Report every line of the rows below that contains the string "area", treating uppercase and lowercase letters as distinct.

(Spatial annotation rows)
########################################
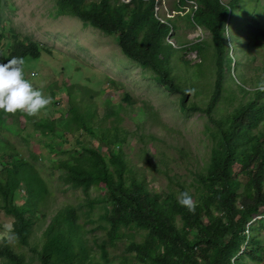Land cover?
Here are the masks:
<instances>
[{
  "label": "trees",
  "instance_id": "trees-1",
  "mask_svg": "<svg viewBox=\"0 0 264 264\" xmlns=\"http://www.w3.org/2000/svg\"><path fill=\"white\" fill-rule=\"evenodd\" d=\"M54 1L55 19L75 17L85 26H99L116 36L127 58L180 94L184 110L206 118L208 162L192 173L190 181L170 178L165 191L154 192L145 171L128 167L130 159L121 148L122 111L128 107L112 104L101 116L94 110L96 94L86 82L76 87L83 90L81 103L77 94L69 93L70 106L85 128L99 127L92 135L100 136L106 146L83 143L64 150L66 155L55 162L61 171L57 190H80L83 197L57 204L37 167L16 152L10 139H4L0 114V212L12 218L17 244L16 248L0 239V264L264 262V66H256V73L244 78L247 64L240 57L251 53L257 41L264 43V27L249 20L242 42L232 34L229 46L227 38L232 13L260 0H178L173 11L186 13L193 2L188 17L211 34L210 41L196 42L175 37L177 17H160L158 0ZM12 34L8 37L0 30L4 61L12 56L58 59L56 51L41 42ZM191 51L200 62L187 59ZM231 51L238 53L237 65L242 67L243 79L239 82L235 77V87L227 76ZM123 101L133 104L128 93ZM98 189L104 196L92 192ZM180 191L191 195L192 210L178 204Z\"/></svg>",
  "mask_w": 264,
  "mask_h": 264
},
{
  "label": "rangeland",
  "instance_id": "rangeland-1",
  "mask_svg": "<svg viewBox=\"0 0 264 264\" xmlns=\"http://www.w3.org/2000/svg\"><path fill=\"white\" fill-rule=\"evenodd\" d=\"M175 2L178 0H158L157 4L160 17H177L175 37L189 42L210 41V32L193 25L188 17L193 2H189L186 13L180 15L173 11ZM54 4V0H0V30L8 37L16 33L19 37L39 41L55 50L58 57H43L38 61L24 59L26 78L49 95L51 102L33 116L20 110L6 112L0 109L4 139H10L16 152L37 167L48 181L57 204L65 200H81L83 192L80 190H57L61 171L55 162L62 159L66 155L64 150L71 149L73 145L89 143L101 148L106 146L100 136L92 135L99 127L89 124L92 128H85L70 106L69 93L77 94L80 99L83 90L76 87L80 88L88 82L96 94L94 110L101 116L110 110L112 104L125 103L128 107V110L122 111L125 142L121 148L130 159L129 168L145 171L148 184L156 193L168 188L170 178L190 181L192 173L201 171L208 162L210 142L204 134L206 118L200 113L184 110L180 94L156 82L152 71L127 58L116 36L99 26H85L75 17L55 19ZM246 6L247 10L241 8L231 15L227 34L229 46L233 45V35L241 42L245 39L243 36L246 35L249 20H255L264 27V0ZM251 50L249 54H240L247 64L244 78L245 75H254L256 66H264V43L257 41ZM186 54L193 64L200 62L196 52ZM237 54L230 52L233 61L231 72L227 74L233 87L236 86L235 77L239 82L243 79L240 75L242 67L237 65ZM248 57L255 60L248 63L245 61ZM5 59L4 54L0 55V62ZM126 93L130 94L133 104L123 101ZM82 98L91 102L88 95ZM223 107L228 108L227 105ZM148 111L153 114L151 118ZM47 121L53 124L48 125ZM92 192L104 196L102 189ZM5 224L11 226L12 218L0 212V239H7L17 248L11 227L4 228ZM262 236L264 238V232Z\"/></svg>",
  "mask_w": 264,
  "mask_h": 264
},
{
  "label": "clouds",
  "instance_id": "clouds-1",
  "mask_svg": "<svg viewBox=\"0 0 264 264\" xmlns=\"http://www.w3.org/2000/svg\"><path fill=\"white\" fill-rule=\"evenodd\" d=\"M23 66L24 59L19 56L0 62V109L6 112L20 110L33 116L51 102V97L26 78ZM177 202L188 210L194 207L188 191H180ZM3 227L10 229L11 226L5 224Z\"/></svg>",
  "mask_w": 264,
  "mask_h": 264
},
{
  "label": "built area",
  "instance_id": "built-area-1",
  "mask_svg": "<svg viewBox=\"0 0 264 264\" xmlns=\"http://www.w3.org/2000/svg\"><path fill=\"white\" fill-rule=\"evenodd\" d=\"M157 13H158V9H157ZM25 193V192H24Z\"/></svg>",
  "mask_w": 264,
  "mask_h": 264
},
{
  "label": "crops",
  "instance_id": "crops-1",
  "mask_svg": "<svg viewBox=\"0 0 264 264\" xmlns=\"http://www.w3.org/2000/svg\"><path fill=\"white\" fill-rule=\"evenodd\" d=\"M49 121L46 122V124L48 123Z\"/></svg>",
  "mask_w": 264,
  "mask_h": 264
}]
</instances>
########################################
- Solution below
  "label": "built area",
  "instance_id": "built-area-1",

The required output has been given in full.